For comprehensive backup strategies, see our PostgreSQL backup comparison for database-specific approaches and Kubernetes backup orchestration for container-native backup solutions.

FAQ

How often should I verify backup integrity?

Run structural checks weekly and full data verification monthly. The exact frequency depends on your recovery point objective (RPO) and the criticality of your data. For compliance environments (SOC 2, HIPAA), monthly full verification with quarterly test restores is a common baseline.

Does `restic check --read-data` download all data from remote backends?

Yes. When running restic check --read-data against a remote backend (S3, B2, etc.), Restic downloads and verifies every data blob. This can be slow and generate significant network traffic. Use --read-data-subset to verify only a portion of data for routine checks, and run full verification during maintenance windows.

What is the difference between structural check and data verification?

A structural check validates the repository index and pack file references — it confirms that the metadata is consistent. Data verification actually reads and decrypts every data blob, confirming that the stored data is readable and uncorrupted. Structural checks take seconds; data verification takes minutes to hours depending on repository size.

Can Borg repair a corrupted repository?

Yes, with borg check --repair. However, this is a destructive operation — it may delete corrupted data to restore repository consistency. Always make a copy of the repository before running repair. In most cases, restoring from a known-good backup is safer than attempting repair.

Does Borgmatic replace the need for manual Borg commands?

Borgmatic is a wrapper around Borg that handles scheduling, configuration, and monitoring. For most production use cases, Borgmatic is sufficient. However, advanced operations (repository migration, custom encryption, manual archive pruning) may still require direct Borg commands.

How do I test restore without affecting production data?

Use a separate test environment with a copy of your backup repository. For Borg, use borg extract --dry-run to verify the archive structure without writing files. For Restic, restore to an isolated directory: restic restore latest --target /tmp/restore-test. Automate this as part of your monthly verification schedule.
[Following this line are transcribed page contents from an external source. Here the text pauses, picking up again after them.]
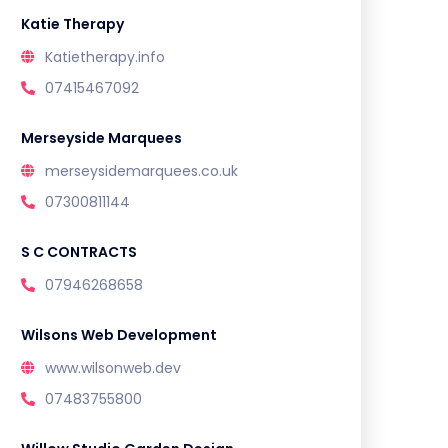
Katie Therapy
Katietherapy.info
07415467092
Merseyside Marquees
merseysidemarquees.co.uk
07300811144
S C CONTRACTS
07946268658
Wilsons Web Development
www.wilsonweb.dev
07483755800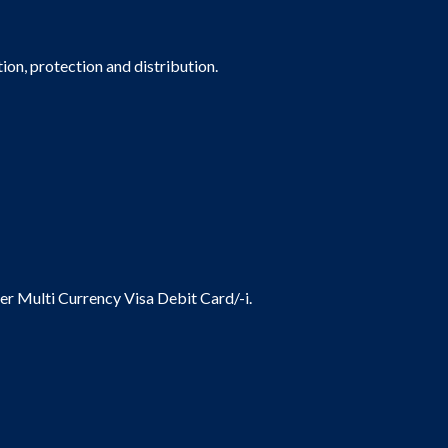
on, protection and distribution.
ier Multi Currency Visa Debit Card/-i.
What happens if verification fails?

A verification failure indicates data corruption in your backup repository. Immediate steps: (1) Stop all backup operations to the affected repository, (2) Make a copy of the repository for forensic analysis, (3) Attempt restore from an earlier known-good snapshot, (4) Investigate the root cause (storage failure, network error, software bug), and (5) Rebuild the backup repository from source data once the cause is resolved.